An Irish Brokers Association survey finds people are not happy with the average €15,000 payouts...
The general public is overwhelming not in favour of Irish motor insurance payouts being so far ahead of the rest of Europe, according to a new survey from the Irish Brokers Association.
Some 66% of 1,000 adults polled were of the opinion that average payouts here are currently excessive. When you take out those who did not give an opinion, 86% of people were against the high awards.
The Irish Brokers Association survey asked participants for their stance on the following statement:
“The average amount paid out for whiplash in a motor insurance claim in Ireland is €15,000 – almost 3 times higher than that paid out in the UK and higher than most European countries”
Ciaran Phelan, CEO of the Irish Brokers Association, said of the findings:
“Inconsistent and excessive claims award levels in Ireland create an increased incentive for people to potentially act in a fraudulent manner.
"Nowhere is this more evident than in cases of whiplash related claims, which make up 80% of motor injury claims in Ireland.

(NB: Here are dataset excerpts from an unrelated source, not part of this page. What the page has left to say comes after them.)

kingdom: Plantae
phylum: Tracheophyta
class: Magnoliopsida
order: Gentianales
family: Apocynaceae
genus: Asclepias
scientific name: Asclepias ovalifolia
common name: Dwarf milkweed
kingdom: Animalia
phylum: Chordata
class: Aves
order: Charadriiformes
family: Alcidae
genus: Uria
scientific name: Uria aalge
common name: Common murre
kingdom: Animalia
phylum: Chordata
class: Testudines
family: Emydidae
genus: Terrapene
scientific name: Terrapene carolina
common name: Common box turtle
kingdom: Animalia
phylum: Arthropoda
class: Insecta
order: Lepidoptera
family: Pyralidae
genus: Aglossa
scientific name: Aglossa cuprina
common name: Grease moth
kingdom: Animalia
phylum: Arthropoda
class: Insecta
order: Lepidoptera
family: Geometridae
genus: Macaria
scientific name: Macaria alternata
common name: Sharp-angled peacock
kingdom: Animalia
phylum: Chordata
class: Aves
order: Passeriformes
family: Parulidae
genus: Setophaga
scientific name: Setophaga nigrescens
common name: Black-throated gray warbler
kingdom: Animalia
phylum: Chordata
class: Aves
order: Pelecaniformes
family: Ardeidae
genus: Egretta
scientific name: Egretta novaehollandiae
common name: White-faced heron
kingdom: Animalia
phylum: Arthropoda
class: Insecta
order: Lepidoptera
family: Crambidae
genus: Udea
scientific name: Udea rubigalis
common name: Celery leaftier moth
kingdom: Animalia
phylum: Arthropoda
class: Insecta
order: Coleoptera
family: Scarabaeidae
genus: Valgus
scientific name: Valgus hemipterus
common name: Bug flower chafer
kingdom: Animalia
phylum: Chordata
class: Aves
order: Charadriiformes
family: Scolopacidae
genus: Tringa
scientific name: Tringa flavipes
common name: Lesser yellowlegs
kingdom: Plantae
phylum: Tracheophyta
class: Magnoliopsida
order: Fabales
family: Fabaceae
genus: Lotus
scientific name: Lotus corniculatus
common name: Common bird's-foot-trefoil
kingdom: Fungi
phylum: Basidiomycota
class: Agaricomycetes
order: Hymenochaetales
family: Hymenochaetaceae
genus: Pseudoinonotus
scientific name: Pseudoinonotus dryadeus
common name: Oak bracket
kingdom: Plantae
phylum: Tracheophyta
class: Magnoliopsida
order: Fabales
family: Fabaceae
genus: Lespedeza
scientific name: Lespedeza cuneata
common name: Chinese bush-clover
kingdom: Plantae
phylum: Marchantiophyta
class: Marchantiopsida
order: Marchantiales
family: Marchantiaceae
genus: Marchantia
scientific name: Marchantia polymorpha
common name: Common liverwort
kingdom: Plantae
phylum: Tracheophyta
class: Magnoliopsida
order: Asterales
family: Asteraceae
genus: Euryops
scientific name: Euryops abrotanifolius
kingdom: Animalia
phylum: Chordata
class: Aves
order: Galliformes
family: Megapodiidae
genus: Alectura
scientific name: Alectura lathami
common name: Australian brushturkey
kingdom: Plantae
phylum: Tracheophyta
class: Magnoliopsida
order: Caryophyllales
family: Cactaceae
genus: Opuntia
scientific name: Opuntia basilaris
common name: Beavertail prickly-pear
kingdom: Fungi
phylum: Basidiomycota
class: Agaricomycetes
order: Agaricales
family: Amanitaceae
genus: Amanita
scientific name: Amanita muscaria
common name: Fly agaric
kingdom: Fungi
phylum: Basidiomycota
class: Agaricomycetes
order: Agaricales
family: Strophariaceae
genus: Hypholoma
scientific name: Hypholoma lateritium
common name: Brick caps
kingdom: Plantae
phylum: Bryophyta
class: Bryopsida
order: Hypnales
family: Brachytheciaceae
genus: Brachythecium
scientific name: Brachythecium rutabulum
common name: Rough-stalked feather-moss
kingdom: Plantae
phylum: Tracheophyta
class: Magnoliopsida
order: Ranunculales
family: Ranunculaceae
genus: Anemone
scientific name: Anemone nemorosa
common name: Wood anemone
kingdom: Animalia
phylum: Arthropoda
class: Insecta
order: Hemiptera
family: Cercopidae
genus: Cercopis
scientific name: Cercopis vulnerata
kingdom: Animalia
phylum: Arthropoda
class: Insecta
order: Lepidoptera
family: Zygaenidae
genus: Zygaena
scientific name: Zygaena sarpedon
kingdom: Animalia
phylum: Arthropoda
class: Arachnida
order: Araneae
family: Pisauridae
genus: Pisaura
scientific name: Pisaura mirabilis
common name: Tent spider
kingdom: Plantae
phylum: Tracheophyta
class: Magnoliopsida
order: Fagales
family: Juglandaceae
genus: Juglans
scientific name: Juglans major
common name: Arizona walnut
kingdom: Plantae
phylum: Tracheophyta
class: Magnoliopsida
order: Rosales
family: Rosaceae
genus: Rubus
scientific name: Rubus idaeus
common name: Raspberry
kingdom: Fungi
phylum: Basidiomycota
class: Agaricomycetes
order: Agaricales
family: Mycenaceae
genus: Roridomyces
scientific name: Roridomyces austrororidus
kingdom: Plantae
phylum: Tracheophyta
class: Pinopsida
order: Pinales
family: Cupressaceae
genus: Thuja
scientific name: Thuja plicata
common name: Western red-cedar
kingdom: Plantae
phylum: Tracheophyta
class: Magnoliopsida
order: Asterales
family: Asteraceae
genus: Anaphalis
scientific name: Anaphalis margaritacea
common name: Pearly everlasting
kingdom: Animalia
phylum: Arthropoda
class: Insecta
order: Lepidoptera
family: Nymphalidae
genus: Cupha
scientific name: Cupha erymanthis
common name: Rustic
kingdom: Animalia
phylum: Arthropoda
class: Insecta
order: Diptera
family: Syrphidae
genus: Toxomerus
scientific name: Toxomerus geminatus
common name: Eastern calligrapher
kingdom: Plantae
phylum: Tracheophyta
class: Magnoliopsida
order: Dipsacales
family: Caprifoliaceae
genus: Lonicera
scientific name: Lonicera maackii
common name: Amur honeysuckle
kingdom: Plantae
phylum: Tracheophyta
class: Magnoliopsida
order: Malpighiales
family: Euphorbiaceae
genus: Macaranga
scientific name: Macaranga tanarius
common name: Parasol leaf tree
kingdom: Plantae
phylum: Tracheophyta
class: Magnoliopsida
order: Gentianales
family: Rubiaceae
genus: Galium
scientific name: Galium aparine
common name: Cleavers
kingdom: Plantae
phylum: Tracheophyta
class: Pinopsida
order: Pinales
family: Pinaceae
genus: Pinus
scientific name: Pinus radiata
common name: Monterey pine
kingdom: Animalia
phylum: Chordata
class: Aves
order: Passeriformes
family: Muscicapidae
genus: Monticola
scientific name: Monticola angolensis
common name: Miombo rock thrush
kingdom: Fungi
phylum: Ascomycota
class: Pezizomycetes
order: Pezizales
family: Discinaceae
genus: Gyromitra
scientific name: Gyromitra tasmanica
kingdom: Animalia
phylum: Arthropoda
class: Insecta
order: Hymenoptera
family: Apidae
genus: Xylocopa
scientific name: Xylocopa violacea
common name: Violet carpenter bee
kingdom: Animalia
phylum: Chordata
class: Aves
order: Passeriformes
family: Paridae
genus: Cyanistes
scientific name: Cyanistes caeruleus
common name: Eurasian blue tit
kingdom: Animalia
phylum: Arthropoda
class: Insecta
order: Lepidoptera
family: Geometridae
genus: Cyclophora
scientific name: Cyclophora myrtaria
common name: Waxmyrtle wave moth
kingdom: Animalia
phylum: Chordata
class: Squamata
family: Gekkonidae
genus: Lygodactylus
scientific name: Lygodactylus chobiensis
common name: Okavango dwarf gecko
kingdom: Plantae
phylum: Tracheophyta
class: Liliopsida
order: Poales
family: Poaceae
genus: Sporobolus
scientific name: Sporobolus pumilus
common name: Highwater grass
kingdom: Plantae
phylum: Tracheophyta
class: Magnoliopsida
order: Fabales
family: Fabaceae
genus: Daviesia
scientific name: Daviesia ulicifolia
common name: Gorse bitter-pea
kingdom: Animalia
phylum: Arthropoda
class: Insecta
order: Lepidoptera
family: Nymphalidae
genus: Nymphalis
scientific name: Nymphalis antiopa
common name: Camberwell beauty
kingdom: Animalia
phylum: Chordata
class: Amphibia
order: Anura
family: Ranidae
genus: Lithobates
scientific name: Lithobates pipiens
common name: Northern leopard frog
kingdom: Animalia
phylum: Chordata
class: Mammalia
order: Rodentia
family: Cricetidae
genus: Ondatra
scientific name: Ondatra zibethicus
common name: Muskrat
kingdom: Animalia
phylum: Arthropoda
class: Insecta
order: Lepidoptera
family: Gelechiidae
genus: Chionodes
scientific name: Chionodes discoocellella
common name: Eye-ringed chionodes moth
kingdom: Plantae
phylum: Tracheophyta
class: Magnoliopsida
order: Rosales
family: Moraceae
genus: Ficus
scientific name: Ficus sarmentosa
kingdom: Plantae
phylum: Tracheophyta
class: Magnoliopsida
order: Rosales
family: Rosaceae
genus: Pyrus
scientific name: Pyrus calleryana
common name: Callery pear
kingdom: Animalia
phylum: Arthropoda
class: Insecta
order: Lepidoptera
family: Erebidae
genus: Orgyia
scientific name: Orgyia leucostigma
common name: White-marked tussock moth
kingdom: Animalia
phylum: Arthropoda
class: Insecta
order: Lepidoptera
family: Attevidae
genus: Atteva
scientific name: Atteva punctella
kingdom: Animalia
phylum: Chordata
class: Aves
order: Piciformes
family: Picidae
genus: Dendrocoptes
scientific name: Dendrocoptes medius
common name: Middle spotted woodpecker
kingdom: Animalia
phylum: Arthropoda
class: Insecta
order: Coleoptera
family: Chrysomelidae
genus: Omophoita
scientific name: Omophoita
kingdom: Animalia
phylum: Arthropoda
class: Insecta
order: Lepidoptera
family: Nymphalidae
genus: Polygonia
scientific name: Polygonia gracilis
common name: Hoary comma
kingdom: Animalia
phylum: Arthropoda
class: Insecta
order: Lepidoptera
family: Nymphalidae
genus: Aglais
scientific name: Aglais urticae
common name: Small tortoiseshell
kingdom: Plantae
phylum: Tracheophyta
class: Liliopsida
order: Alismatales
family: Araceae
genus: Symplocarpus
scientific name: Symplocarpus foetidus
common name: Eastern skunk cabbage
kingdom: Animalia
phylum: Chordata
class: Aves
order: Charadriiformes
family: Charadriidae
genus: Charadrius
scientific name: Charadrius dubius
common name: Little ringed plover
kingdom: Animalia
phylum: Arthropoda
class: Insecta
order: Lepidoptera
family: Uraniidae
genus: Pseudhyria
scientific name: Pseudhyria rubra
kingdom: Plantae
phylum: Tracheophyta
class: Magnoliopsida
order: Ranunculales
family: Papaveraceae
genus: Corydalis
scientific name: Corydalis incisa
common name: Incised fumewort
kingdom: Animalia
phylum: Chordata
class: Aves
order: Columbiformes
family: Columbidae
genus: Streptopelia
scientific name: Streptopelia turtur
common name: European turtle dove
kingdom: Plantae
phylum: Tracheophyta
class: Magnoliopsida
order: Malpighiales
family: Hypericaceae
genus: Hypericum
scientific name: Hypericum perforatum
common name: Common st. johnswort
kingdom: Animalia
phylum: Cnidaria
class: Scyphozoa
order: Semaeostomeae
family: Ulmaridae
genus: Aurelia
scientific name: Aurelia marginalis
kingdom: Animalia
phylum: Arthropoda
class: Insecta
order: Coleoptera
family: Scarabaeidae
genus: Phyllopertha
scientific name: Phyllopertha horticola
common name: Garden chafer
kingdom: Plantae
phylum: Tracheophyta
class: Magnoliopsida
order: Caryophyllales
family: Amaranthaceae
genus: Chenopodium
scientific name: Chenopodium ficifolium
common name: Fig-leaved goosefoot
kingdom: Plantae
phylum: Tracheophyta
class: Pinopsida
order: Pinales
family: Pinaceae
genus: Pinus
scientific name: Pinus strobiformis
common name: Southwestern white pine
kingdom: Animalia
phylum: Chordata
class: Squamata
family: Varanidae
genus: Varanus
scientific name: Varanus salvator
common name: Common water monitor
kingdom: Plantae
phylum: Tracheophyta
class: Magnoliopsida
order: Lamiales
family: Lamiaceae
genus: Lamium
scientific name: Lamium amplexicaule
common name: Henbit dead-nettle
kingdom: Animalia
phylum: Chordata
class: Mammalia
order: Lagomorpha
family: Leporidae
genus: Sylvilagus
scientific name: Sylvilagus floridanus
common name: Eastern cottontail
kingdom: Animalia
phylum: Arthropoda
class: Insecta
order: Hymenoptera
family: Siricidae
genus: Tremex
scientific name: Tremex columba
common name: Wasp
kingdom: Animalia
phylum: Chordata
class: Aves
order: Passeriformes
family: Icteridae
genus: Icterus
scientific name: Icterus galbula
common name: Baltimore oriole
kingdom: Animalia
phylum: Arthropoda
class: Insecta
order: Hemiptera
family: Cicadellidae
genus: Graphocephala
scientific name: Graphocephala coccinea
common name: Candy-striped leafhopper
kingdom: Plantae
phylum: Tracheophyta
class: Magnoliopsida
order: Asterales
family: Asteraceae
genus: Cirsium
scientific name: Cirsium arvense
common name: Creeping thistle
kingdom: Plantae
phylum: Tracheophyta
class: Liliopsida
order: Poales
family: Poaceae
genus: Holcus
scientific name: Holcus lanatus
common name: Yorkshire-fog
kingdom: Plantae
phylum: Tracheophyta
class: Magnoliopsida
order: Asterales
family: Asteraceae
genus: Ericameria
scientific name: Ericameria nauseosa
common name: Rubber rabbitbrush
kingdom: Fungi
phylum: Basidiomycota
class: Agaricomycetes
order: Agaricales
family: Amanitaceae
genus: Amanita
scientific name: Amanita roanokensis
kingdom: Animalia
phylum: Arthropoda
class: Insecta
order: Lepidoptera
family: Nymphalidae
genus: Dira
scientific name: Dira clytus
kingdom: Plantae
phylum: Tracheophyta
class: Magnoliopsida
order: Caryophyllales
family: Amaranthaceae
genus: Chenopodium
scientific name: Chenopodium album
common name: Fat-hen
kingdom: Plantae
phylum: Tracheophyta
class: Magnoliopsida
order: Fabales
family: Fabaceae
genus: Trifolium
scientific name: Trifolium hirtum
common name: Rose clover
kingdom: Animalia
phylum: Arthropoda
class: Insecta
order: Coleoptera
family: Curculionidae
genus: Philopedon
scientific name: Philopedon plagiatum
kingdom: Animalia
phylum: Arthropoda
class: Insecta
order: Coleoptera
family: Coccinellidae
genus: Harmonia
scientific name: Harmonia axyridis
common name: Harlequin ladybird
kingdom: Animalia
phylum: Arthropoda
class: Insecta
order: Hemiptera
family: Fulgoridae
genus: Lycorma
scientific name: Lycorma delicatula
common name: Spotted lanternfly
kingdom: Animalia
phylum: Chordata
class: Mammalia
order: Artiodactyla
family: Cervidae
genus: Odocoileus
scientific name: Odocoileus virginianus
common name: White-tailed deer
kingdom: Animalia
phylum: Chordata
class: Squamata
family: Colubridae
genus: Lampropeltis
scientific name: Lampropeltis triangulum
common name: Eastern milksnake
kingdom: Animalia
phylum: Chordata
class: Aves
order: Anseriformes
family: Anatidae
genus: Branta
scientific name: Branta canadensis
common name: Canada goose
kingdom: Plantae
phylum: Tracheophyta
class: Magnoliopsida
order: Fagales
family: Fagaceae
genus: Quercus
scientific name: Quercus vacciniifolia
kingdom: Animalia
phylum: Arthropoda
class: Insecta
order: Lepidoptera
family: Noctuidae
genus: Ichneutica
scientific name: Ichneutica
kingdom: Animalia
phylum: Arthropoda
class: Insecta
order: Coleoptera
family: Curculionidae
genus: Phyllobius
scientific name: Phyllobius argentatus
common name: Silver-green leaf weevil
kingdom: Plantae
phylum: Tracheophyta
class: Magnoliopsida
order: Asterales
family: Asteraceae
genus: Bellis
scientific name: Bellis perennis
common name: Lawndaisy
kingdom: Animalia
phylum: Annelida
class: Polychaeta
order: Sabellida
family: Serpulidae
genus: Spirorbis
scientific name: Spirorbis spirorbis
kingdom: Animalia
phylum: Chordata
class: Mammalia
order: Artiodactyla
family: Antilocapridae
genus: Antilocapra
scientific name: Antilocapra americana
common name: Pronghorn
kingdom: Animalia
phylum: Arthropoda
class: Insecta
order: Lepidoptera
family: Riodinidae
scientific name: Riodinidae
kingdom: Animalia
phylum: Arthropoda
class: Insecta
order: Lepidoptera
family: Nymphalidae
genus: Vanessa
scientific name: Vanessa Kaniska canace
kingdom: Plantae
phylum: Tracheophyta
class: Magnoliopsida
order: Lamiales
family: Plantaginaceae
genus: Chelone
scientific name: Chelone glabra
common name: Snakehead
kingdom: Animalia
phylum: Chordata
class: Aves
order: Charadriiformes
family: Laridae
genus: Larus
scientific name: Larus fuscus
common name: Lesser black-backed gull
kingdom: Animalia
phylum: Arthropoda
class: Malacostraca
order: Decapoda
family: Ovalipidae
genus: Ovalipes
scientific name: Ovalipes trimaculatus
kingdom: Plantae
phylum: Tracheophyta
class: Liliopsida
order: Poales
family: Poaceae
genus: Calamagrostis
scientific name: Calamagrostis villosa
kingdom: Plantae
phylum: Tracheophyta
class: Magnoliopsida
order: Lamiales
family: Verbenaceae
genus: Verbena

"This compares to France where whiplash makes up just 3% of claims. Whiplash award levels in Ireland (€15,000 average) are vastly in excess of our EU counterparts (UK €5,000, Spain/France €3,000).
"People want the value of awards to come down because they believe that this would have a positive impact on reducing the cost of motor insurance – an issue that almost every motorist in the country is currently battling.
"During his tenure as junior minister for financial services, Eoghan Murphy did some good work on investigating the causes of motor insurance premium increases and we hope, in the wake of the latest cabinet reshuffle, that no impetus or momentum will be lost and that Pascal Donohoe, our minister for the newly-amalgamated finance, public expenditure and reform, will continue to work on the recommendations outlined in the report”.
Phelan is recommending the introduction of a 'care not cash' policy for whiplash claims.
"We would advocate that serious consideration be given to the introduction of a ‘Care not Cash’ policy for whiplash claims.
"The objective of such a measure would not be to penalise claimants, rather to promote fairer treatment of claims across the board.
"Such a system would deter those who believe that a fraudulent whiplash claim is a quick route to easy money that doesn’t hurt anyone, and it would ultimately ensure that, while the insurer will bear the full cost of bringing a person unfortunate enough to suffer a whiplash injury back to their pre-accident state, and compensate them for loss of earnings, that awards of €15,000 (plus legal fees) will no longer be an automatic entitlement.
"One of the main recommendations of the recent Government report on the cost of motor insurance was to establish a Personal Injuries Commission to investigate other jurisdictions.
"An important step would be to establish a panel of national medical specialists who could assess the seriousness of the injury to ensure fraudulent claims are minimised."